En una carta del papa Gelasio I (492-496) dirigida a los obispos del sur de Italia el año 494 les dice que se ha enterado, para gran pesar suyo, de que los asuntos de la Iglesia han llegado a un estado tan bajo que se anima a las mujeres a oficiar en los sagrados altares y a participar en todas las actividades del sexo masculino al que ellas no pertenecen. Los propios obispos de esa región italiana habían concedido el sacramento del orden a mujeres, y estas ejercían las funciones sacerdotales con normalidad.
Un sacerdote llamado Ambrosio pregunta a Atón, obispo de Vercelli, que vivió entre los siglos IX y X y era buen conocedor de las disposiciones conciliares antiguas, qué sentido había que dar a los términos presbytera y diaconisa, que aparecían en los cánones antiguos. Atón le responde que las mujeres también recibían los ministerios ad adjumentum virorum, y cita la carta de Pablo de Tarso a los Romanos, donde puede leerse: “Os recomiendo a Febe, nuestra hermana y diaconisa en la Iglesia de Cencreas”.

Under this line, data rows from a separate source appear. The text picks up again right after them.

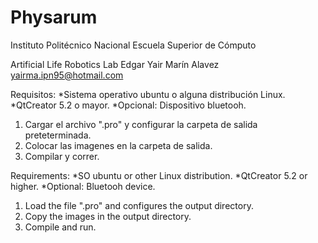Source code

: # Physarum

Instituto Politécnico Nacional
Escuela Superior de Cómputo
      
Artificial Life Robotics Lab
Edgar Yair Marín Alavez 
yairma.ipn95@hotmail.com


Requisitos:
*Sistema operativo ubuntu o alguna distribución Linux.
*QtCreator 5.2 o mayor.
*Opcional: Dispositivo bluetooh.

1) Cargar el archivo ".pro" y configurar la carpeta de salida preteterminada.
2) Colocar las imagenes en la carpeta de salida.
3) Compilar y correr.

Requirements:
*SO ubuntu or other Linux distribution.
*QtCreator 5.2 or higher.
*Optional: Bluetooh device.

1) Load the file ".pro" and configures the output directory.
2) Copy the images in the output directory.
3) Compile and run.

Fue el concilio de Laodicea, celebrado durante la segunda mitad del siglo IV, sigue diciendo en su contestación el obispo Aton, el que prohibió la ordenación sacerdotal de las mujeres. Por lo que se refiere al término presbytera, reconoce que en la Iglesia antigua también podía designar a la esposa del presbítero, pero él prefiere el significado de sacerdotisa ordenada que ejercía funciones de dirección, enseñanza y culto en la comunidad cristiana.
En contra de conceder la palabra a las mujeres se manifestó el papa Honorio III (1216-1227) en una carta a los obispos de Burgos y Valencia, en la que les pedía que prohibieran hablar a las abadesas desde el púlpito, práctica habitual entonces. Estas son sus palabras: “Las mujeres no deben hablar porque sus labios llevan el estigma de Eva, cuyas palabras han sellado el destino del hombre”.

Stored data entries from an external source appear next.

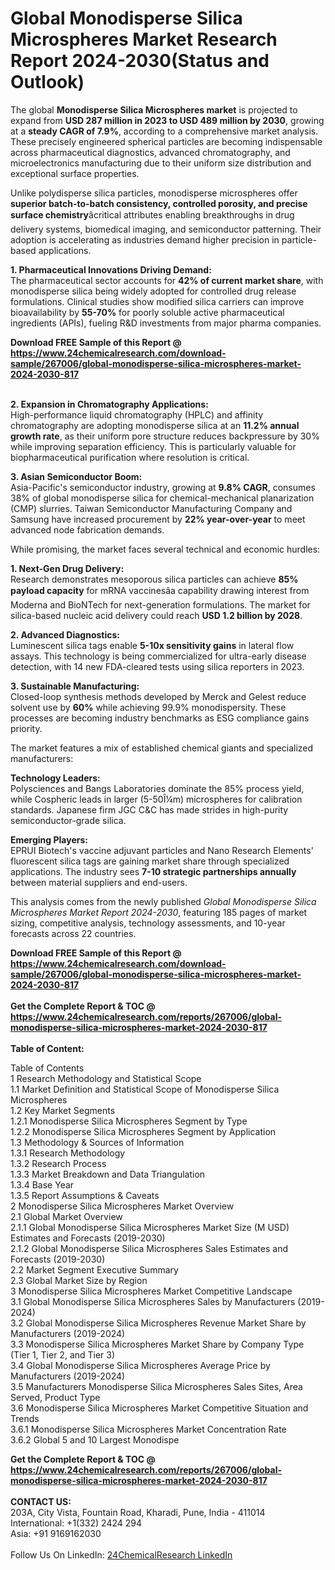 <h1>Global Monodisperse Silica Microspheres Market Research Report 2024-2030(Status and Outlook)</h1><p>The global <strong>Monodisperse Silica Microspheres market</strong> is projected to expand from <strong>USD 287 million in 2023 to USD 489 million by 2030</strong>, growing at a <strong>steady CAGR of 7.9%</strong>, according to a comprehensive market analysis. These precisely engineered spherical particles are becoming indispensable across pharmaceutical diagnostics, advanced chromatography, and microelectronics manufacturing due to their uniform size distribution and exceptional surface properties.</p><p>Unlike polydisperse silica particles, monodisperse microspheres offer <strong>superior batch-to-batch consistency, controlled porosity, and precise surface chemistry</strong>âcritical attributes enabling breakthroughs in drug delivery systems, biomedical imaging, and semiconductor patterning. Their adoption is accelerating as industries demand higher precision in particle-based applications.</p><p><strong>1. Pharmaceutical Innovations Driving Demand:</strong><br>
The pharmaceutical sector accounts for <strong>42% of current market share</strong>, with monodisperse silica being widely adopted for controlled drug release formulations. Clinical studies show modified silica carriers can improve bioavailability by <strong>55-70%</strong> for poorly soluble active pharmaceutical ingredients (APIs), fueling R&amp;D investments from major pharma companies.</p><div><b>Download FREE Sample of this Report @ 
            <a href="https://www.24chemicalresearch.com/download-sample/267006/global-monodisperse-silica-microspheres-market-2024-2030-817">
            https://www.24chemicalresearch.com/download-sample/267006/global-monodisperse-silica-microspheres-market-2024-2030-817</a></b></div><br><p><strong>2. Expansion in Chromatography Applications:</strong><br>
High-performance liquid chromatography (HPLC) and affinity chromatography are adopting monodisperse silica at an <strong>11.2% annual growth rate</strong>, as their uniform pore structure reduces backpressure by 30% while improving separation efficiency. This is particularly valuable for biopharmaceutical purification where resolution is critical.</p><p><strong>3. Asian Semiconductor Boom:</strong><br>
Asia-Pacific's semiconductor industry, growing at <strong>9.8% CAGR</strong>, consumes 38% of global monodisperse silica for chemical-mechanical planarization (CMP) slurries. Taiwan Semiconductor Manufacturing Company and Samsung have increased procurement by <strong>22% year-over-year</strong> to meet advanced node fabrication demands.</p><p>While promising, the market faces several technical and economic hurdles:</p><p><strong>1. Next-Gen Drug Delivery:</strong><br>
Research demonstrates mesoporous silica particles can achieve <strong>85% payload capacity</strong> for mRNA vaccinesâa capability drawing interest from Moderna and BioNTech for next-generation formulations. The market for silica-based nucleic acid delivery could reach <strong>USD 1.2 billion by 2028</strong>.</p><p><strong>2. Advanced Diagnostics:</strong><br>
Luminescent silica tags enable <strong>5-10x sensitivity gains</strong> in lateral flow assays. This technology is being commercialized for ultra-early disease detection, with 14 new FDA-cleared tests using silica reporters in 2023.</p><p><strong>3. Sustainable Manufacturing:</strong><br>
Closed-loop synthesis methods developed by Merck and Gelest reduce solvent use by <strong>60%</strong> while achieving 99.9% monodispersity. These processes are becoming industry benchmarks as ESG compliance gains priority.</p><p>The market features a mix of established chemical giants and specialized manufacturers:</p><p><strong>Technology Leaders:</strong><br>
Polysciences and Bangs Laboratories dominate the 85% process yield, while Cospheric leads in larger (5-50Î¼m) microspheres for calibration standards. Japanese firm JGC C&amp;C has made strides in high-purity semiconductor-grade silica.</p><p><strong>Emerging Players:</strong><br>
EPRUI Biotech's vaccine adjuvant particles and Nano Research Elements' fluorescent silica tags are gaining market share through specialized applications. The industry sees <strong>7-10 strategic partnerships annually</strong> between material suppliers and end-users.</p><p>This analysis comes from the newly published <em>Global Monodisperse Silica Microspheres Market Report 2024-2030</em>, featuring 185 pages of market sizing, competitive analysis, technology assessments, and 10-year forecasts across 22 countries.</p><div><b>Download FREE Sample of this Report @ 
            <a href="https://www.24chemicalresearch.com/download-sample/267006/global-monodisperse-silica-microspheres-market-2024-2030-817">
            https://www.24chemicalresearch.com/download-sample/267006/global-monodisperse-silica-microspheres-market-2024-2030-817</a></b></div><br><div><b>Get the Complete Report & TOC @ 
            <a href="https://www.24chemicalresearch.com/reports/267006/global-monodisperse-silica-microspheres-market-2024-2030-817">
            https://www.24chemicalresearch.com/reports/267006/global-monodisperse-silica-microspheres-market-2024-2030-817</a></b></div><br>
            <b>Table of Content:</b><p>Table of Contents<br />
1 Research Methodology and Statistical Scope<br />
1.1 Market Definition and Statistical Scope of Monodisperse Silica Microspheres<br />
1.2 Key Market Segments<br />
1.2.1 Monodisperse Silica Microspheres Segment by Type<br />
1.2.2 Monodisperse Silica Microspheres Segment by Application<br />
1.3 Methodology & Sources of Information<br />
1.3.1 Research Methodology<br />
1.3.2 Research Process<br />
1.3.3 Market Breakdown and Data Triangulation<br />
1.3.4 Base Year<br />
1.3.5 Report Assumptions & Caveats<br />
2 Monodisperse Silica Microspheres Market Overview<br />
2.1 Global Market Overview<br />
2.1.1 Global Monodisperse Silica Microspheres Market Size (M USD) Estimates and Forecasts (2019-2030)<br />
2.1.2 Global Monodisperse Silica Microspheres Sales Estimates and Forecasts (2019-2030)<br />
2.2 Market Segment Executive Summary<br />
2.3 Global Market Size by Region<br />
3 Monodisperse Silica Microspheres Market Competitive Landscape<br />
3.1 Global Monodisperse Silica Microspheres Sales by Manufacturers (2019-2024)<br />
3.2 Global Monodisperse Silica Microspheres Revenue Market Share by Manufacturers (2019-2024)<br />
3.3 Monodisperse Silica Microspheres Market Share by Company Type (Tier 1, Tier 2, and Tier 3)<br />
3.4 Global Monodisperse Silica Microspheres Average Price by Manufacturers (2019-2024)<br />
3.5 Manufacturers Monodisperse Silica Microspheres Sales Sites, Area Served, Product Type<br />
3.6 Monodisperse Silica Microspheres Market Competitive Situation and Trends<br />
3.6.1 Monodisperse Silica Microspheres Market Concentration Rate<br />
3.6.2 Global 5 and 10 Largest Monodispe</p><div><b>Get the Complete Report & TOC @ 
            <a href="https://www.24chemicalresearch.com/reports/267006/global-monodisperse-silica-microspheres-market-2024-2030-817">
            https://www.24chemicalresearch.com/reports/267006/global-monodisperse-silica-microspheres-market-2024-2030-817</a></b></div><br><b>CONTACT US:</b><br>
            203A, City Vista, Fountain Road, Kharadi, Pune, India - 411014<br>
            International: +1(332) 2424 294<br>
            Asia: +91 9169162030 <br><br>
            Follow Us On LinkedIn: <a href="https://www.linkedin.com/company/24chemicalresearch/">24ChemicalResearch LinkedIn</a>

Estos y otros muchos testimonios que podría aportar son rechazados por el magisterio eclesiástico y por la teología de él dependiente, alegando que carecen de rigor científico. Pero ¿quiénes son el papa, los cardenales y los obispos para juzgar sobre el valor de las investigaciones históricas? La verdadera razón de su rechazo son los planteamientos patriarcales en los que están instalados. El reconocimiento de la autenticidad de esos testimonios debiera llevarlos a revisar sus concepciones androcéntricas y a abandonar sus prácticas misóginas. Pero no parece que estén dispuestos a ello. Prefieren ejercer el poder autoritariamente y en solitario encerrados en la torre de su 'patriarquía', en vez de ejercerlo democráticamente y compartirlo con las mujeres creyentes, que hoy son mayoría en la Iglesia católica y, sin embargo, carecen de presencia en sus órganos directivos y se ven condenadas a la invisibilidad y al silencio.

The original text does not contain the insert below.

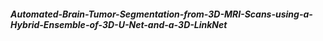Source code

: #####  Automated-Brain-Tumor-Segmentation-from-3D-MRI-Scans-using-a-Hybrid-Ensemble-of-3D-U-Net-and-a-3D-LinkNet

Es verdad que el papa Francisco nos sorprendió gratamente con muy certeras críticas contra la discriminación de las mujeres en la sociedad y con iniciativas como la incorporación de tres mujeres, dos religiosas y una laica, en el dicasterio romano de Obispos, cuya función es el nombramiento de candidatos al episcopado. Pero en este mismo nombramiento aprecio una incoherencia o, mejor, una contradicción: que las mujeres puedan asesorar al papa en la elección de los obispos sin poder acceder ellas al episcopado.
Una segunda contradicción, todavía mayor que la anterior, es que, teniendo las mujeres la historia a favor del ejercicio del ministerio presbiteral y diaconal, el Código de Derecho Canónico impone a las mujeres ordenadas sacerdotes una pena mayor que a los pederastas: la excomunión, pero no a través de ningún documento oficial, sino latae sententiae, es decir, automáticamente. Lo que tramposamente viene a significar que son las propias mujeres sacerdotes las que se auto-excomulgan. Pero, lógicamente, se niegan a tamaña auto-excomunión y siguen ejerciendo el ministerio, y en dicho ejercicio cuentan con el apoyo de un sector importante de la comunidad cristiana.